Nach Angaben des Quelle-Sprechers Manfred Gawlas lief der Verkauf an diesem letzten Weihnachtswochenende in den Quelle-Zentren normal, es gab keinerlei Aktionen. Den letzten Mitarbeitern sei zum 28. Februar 2010 gekündigt worden. Dann werde nur noch ein spezialisiertes Abwicklungsteam übrigbleiben.
Restware im Wert von 50 Millionen Euro
Damit verlieren kurz vor Weihnachten zahlreiche weitere Beschäftigte ihre Jobs, aufatmen können nur die Mitarbeiter des Technischen Kundendienstes Profectis: Er wird vom oberbayerischen Service-Dienstleister RTS Elektronik Systeme übernommen und mit Hauptsitz Nürnberg fortgeführt. Damit wurde die letzte operative Gesellschaft von Quelle in Deutschland verkauft. Rund 620 der ursprünglich knapp 1000 Mitarbeiter sollen übernommen werden.
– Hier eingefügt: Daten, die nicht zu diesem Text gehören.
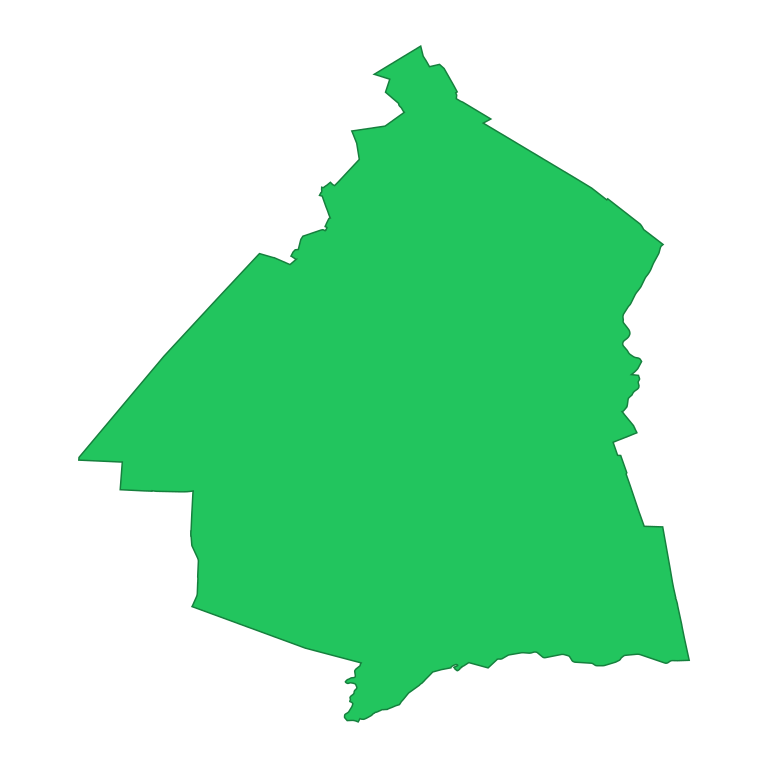 Coevorden, Drenthe, Netherlands (Equal Earth projection)
{"feature_id": "6326949B84902170380829", "entity_name": "Coevorden", "entity_type": "district", "adm_level": 2, "iso_a3": "NLD", "parent_name": "Netherlands", "parent_adm1": "Drenthe", "projection": "equal_earth", "projection_center": [6.762, 52.753], "detail": "fine", "context": "isolated", "style": "filled", "palette": "green", "viewbox_px": 768, "rotation_deg": 0, "n_neighbors": 0, "source": "geoboundaries", "source_scale": "gbopen_adm2", "svg_char_len": 6006}
<svg xmlns="http://www.w3.org/2000/svg" viewBox="0 0 768 768"><path d="M192.0,606.6L305.5,648.2L361.2,662.9L360.7,663.7L360.4,664.2L360.2,665.4L360.0,665.8L355.9,669.1L355.2,670.0L354.8,670.7L354.7,671.4L355.3,675.3L355.3,676.0L355.3,676.6L355.0,677.0L354.5,677.4L353.8,677.6L351.7,677.8L350.9,678.0L349.1,679.0L347.5,679.6L346.6,680.3L345.4,681.7L345.5,682.1L346.0,682.6L346.8,683.1L347.5,683.4L348.2,683.4L350.2,682.8L350.7,682.8L353.1,683.2L354.7,683.7L355.2,684.0L355.7,684.5L356.7,686.9L356.9,687.6L356.7,688.3L356.4,688.7L355.6,689.7L354.8,690.3L354.6,690.6L354.2,691.6L354.0,693.2L353.7,693.7L353.1,694.4L351.0,696.0L350.4,696.7L350.0,697.5L350.1,698.1L350.3,699.0L350.4,699.6L350.3,699.9L350.1,700.5L349.8,701.1L349.8,701.4L350.1,701.7L351.5,702.2L352.2,702.8L352.8,703.5L352.7,704.3L352.0,706.5L348.8,711.7L347.9,712.6L345.6,714.0L345.1,714.4L344.8,714.8L344.6,715.6L344.5,717.2L344.6,717.5L345.0,718.1L347.2,720.6L351.7,720.4L353.2,720.4L355.3,720.8L356.6,721.3L357.3,721.6L358.2,721.9L360.0,718.6L361.2,719.1L361.9,719.2L363.4,719.3L364.4,719.1L366.5,718.2L371.2,715.6L371.5,715.2L372.4,714.7L373.0,713.8L374.6,713.0L375.0,712.5L375.7,712.2L376.4,712.2L378.2,711.5L379.2,711.0L380.7,710.4L382.0,709.6L382.9,709.7L385.3,709.5L387.4,709.4L388.1,708.9L391.1,707.7L391.7,707.5L395.9,705.7L398.9,704.8L399.4,704.6L400.2,703.5L401.3,701.7L403.3,699.5L408.6,693.0L419.3,685.3L420.4,684.1L422.0,683.1L424.3,680.8L425.3,679.6L429.4,675.5L432.7,672.0L441.5,669.6L450.9,667.8L450.9,667.5L451.1,667.1L452.4,666.0L454.1,665.1L455.8,664.5L456.3,664.5L457.4,664.8L457.6,665.0L457.7,665.4L457.5,665.7L456.3,666.4L455.1,666.7L454.2,667.2L453.9,667.5L454.7,668.2L454.9,668.9L455.3,669.3L457.2,670.7L458.1,670.4L459.6,669.3L460.3,668.1L461.7,667.4L461.6,666.8L463.7,665.9L468.8,662.6L488.1,667.9L496.9,659.7L497.1,659.3L498.6,659.0L500.4,659.1L501.6,658.9L502.1,658.7L508.5,655.0L521.8,652.7L523.3,652.7L528.7,653.1L530.0,653.1L531.3,652.9L533.9,652.1L534.9,652.0L536.1,652.1L537.2,652.5L537.9,653.1L542.7,657.1L543.2,657.4L543.8,657.6L544.6,657.7L545.6,657.6L561.7,654.4L562.9,654.4L563.9,654.5L568.1,655.7L568.6,655.9L569.3,656.3L569.7,656.8L572.1,660.7L572.9,661.4L573.8,661.8L574.6,662.1L575.4,662.2L591.3,663.2L591.9,663.3L592.7,663.6L595.4,665.4L596.2,665.6L596.9,665.7L603.2,665.7L604.5,665.5L615.7,662.1L616.9,661.5L619.5,660.2L620.3,659.4L621.0,658.2L621.7,657.5L623.7,655.9L624.3,655.6L624.8,655.4L626.4,655.2L637.2,654.2L638.9,654.3L640.2,654.6L664.5,662.9L665.6,663.2L666.3,663.2L667.3,663.0L668.1,662.6L670.1,661.2L671.0,660.8L671.9,660.6L673.1,660.6L677.6,660.7L689.2,660.3L684.3,637.8L682.2,627.4L681.7,624.5L677.7,606.0L677.3,603.5L676.1,599.3L675.7,599.0L675.5,598.3L675.8,598.0L674.5,592.1L673.7,588.6L672.4,581.9L670.1,568.4L662.7,526.9L644.2,526.3L639.8,514.0L639.4,513.0L630.2,485.7L626.1,474.0L626.8,472.8L620.7,455.5L617.6,455.3L613.1,442.3L617.7,440.4L621.1,439.1L635.3,433.4L635.6,433.3L636.9,432.8L636.9,432.6L635.4,429.7L634.8,428.3L634.7,428.4L633.8,426.2L633.5,425.6L624.5,414.7L623.2,412.9L622.1,411.7L622.7,411.5L623.7,410.7L625.7,408.4L626.8,407.0L626.6,406.9L627.2,405.7L627.4,404.7L628.1,399.4L628.3,398.7L628.5,398.2L629.9,396.8L631.9,395.1L632.8,393.3L633.4,392.4L634.0,391.7L634.8,391.0L637.5,389.1L638.3,388.2L638.7,387.6L638.9,386.6L639.0,385.6L638.2,382.6L638.2,382.0L638.4,381.4L639.4,379.6L639.6,379.0L639.4,378.2L639.1,377.2L638.9,376.8L638.5,375.4L631.4,374.6L633.5,372.9L634.9,371.7L636.1,370.5L637.5,369.0L638.0,368.3L641.6,361.5L640.2,359.2L639.5,358.6L638.7,358.2L638.1,358.0L635.9,357.6L634.7,357.3L634.1,357.0L632.7,356.2L629.7,354.1L628.8,353.1L627.2,350.4L623.6,346.2L623.0,345.3L622.8,344.6L622.7,343.6L622.9,342.6L623.2,341.9L623.9,340.9L627.2,338.3L627.7,337.8L628.5,336.9L628.9,336.3L629.4,335.3L629.8,334.2L629.9,333.2L629.8,332.4L629.6,331.4L629.3,330.6L628.9,329.8L626.8,327.0L623.7,323.1L623.3,322.3L623.1,321.7L623.1,321.3L623.3,319.8L623.2,319.3L623.0,317.6L622.9,316.9L623.1,315.5L623.5,314.2L627.5,307.9L628.4,306.5L630.1,304.6L630.9,303.3L635.1,294.8L635.8,293.6L636.5,292.6L640.0,288.1L640.9,286.8L645.1,278.2L645.9,276.9L648.3,273.8L649.7,271.6L650.7,269.8L652.9,264.5L653.8,262.6L658.4,254.2L659.0,252.9L660.2,248.3L660.6,247.1L661.1,246.2L662.5,245.0L663.1,244.5L643.7,229.6L642.5,227.4L641.5,225.8L640.3,224.2L607.7,198.8L606.8,199.9L591.7,188.1L577.7,179.6L483.2,123.1L490.8,119.0L462.7,102.1L460.7,101.3L456.3,98.7L456.7,95.1L455.7,92.8L457.2,91.9L453.7,85.4L444.1,68.5L439.5,64.4L429.5,66.7L426.2,60.9L423.2,56.2L420.7,46.1L403.7,56.4L374.2,74.3L389.8,79.2L385.5,92.2L398.6,103.4L398.8,104.7L399.2,105.6L399.7,106.2L401.3,107.8L403.3,111.2L404.0,112.0L404.3,112.3L385.1,126.1L351.8,131.0L352.4,132.4L356.7,143.2L359.3,159.4L339.2,180.9L339.3,180.9L334.6,185.6L333.2,184.9L332.6,184.5L330.4,182.3L326.6,185.4L325.9,185.8L324.1,187.1L323.8,187.5L322.2,187.5L321.7,187.3L321.6,189.8L321.8,190.8L321.4,192.6L321.1,192.8L320.8,192.8L319.5,195.4L322.2,196.1L325.2,204.6L326.1,207.1L327.6,210.9L328.9,214.7L329.9,217.2L330.3,218.0L329.3,218.2L328.6,219.1L326.4,223.6L325.9,224.9L325.1,226.4L325.1,226.6L326.8,227.3L327.0,227.6L326.8,228.1L326.0,229.7L325.9,230.1L325.4,230.1L325.1,230.7L322.9,229.7L321.2,230.0L302.9,236.2L300.9,239.3L300.6,240.3L298.3,249.5L295.2,249.8L293.1,252.0L291.0,256.1L291.3,256.2L295.9,259.3L296.2,259.3L290.0,264.6L274.2,257.7L273.3,257.6L259.5,253.6L258.4,254.7L217.7,298.2L163.8,356.4L79.0,457.4L79.0,457.7L78.8,460.1L120.4,462.0L122.3,462.0L120.2,489.7L144.6,490.9L150.5,491.1L152.0,491.2L152.1,490.7L154.6,491.1L156.6,491.3L180.6,491.8L183.9,491.8L187.1,491.7L190.2,491.4L193.2,491.0L193.2,491.8L193.0,492.2L192.8,495.0L192.2,506.9L191.8,514.1L191.1,530.4L190.8,530.9L190.9,531.0L190.8,533.0L190.8,535.3L190.9,536.3L191.1,536.3L191.2,537.0L191.7,543.9L191.8,545.1L192.0,545.9L197.7,558.2L198.1,559.3L198.4,560.8L197.7,577.0L197.9,578.0L197.9,579.0L197.8,581.4L197.8,582.8L197.7,582.8L197.3,593.5L197.2,594.2L197.0,595.4L196.6,596.5L192.7,605.3L192.0,606.6Z" fill="#22c55e" stroke="#15803d" stroke-width="1.5"/></svg>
Der nach dem Ausverkauf verbleibende Warenbestand von Quelle mit einem Volumen von knapp 50 Millionen Euro soll an Drittverwerter veräußert werden, sagte der Sprecher des Insolvenzverwalters, Thomas Schulz. Darüber liefen bereits seit längerem Verhandlungen. Mitte Oktober war das Aus für Quelle verkündet worden. Damals hatte der Warenbestand laut Schulz noch ein Volumen von 160 Millionen Euro.
Als Aufgaben für den Insolvenzverwalter Klaus Hubert Görg bleiben nun noch die Veräußerung ausländischer Quelle-Gesellschaften und die Abwicklung des Ausverkaufs.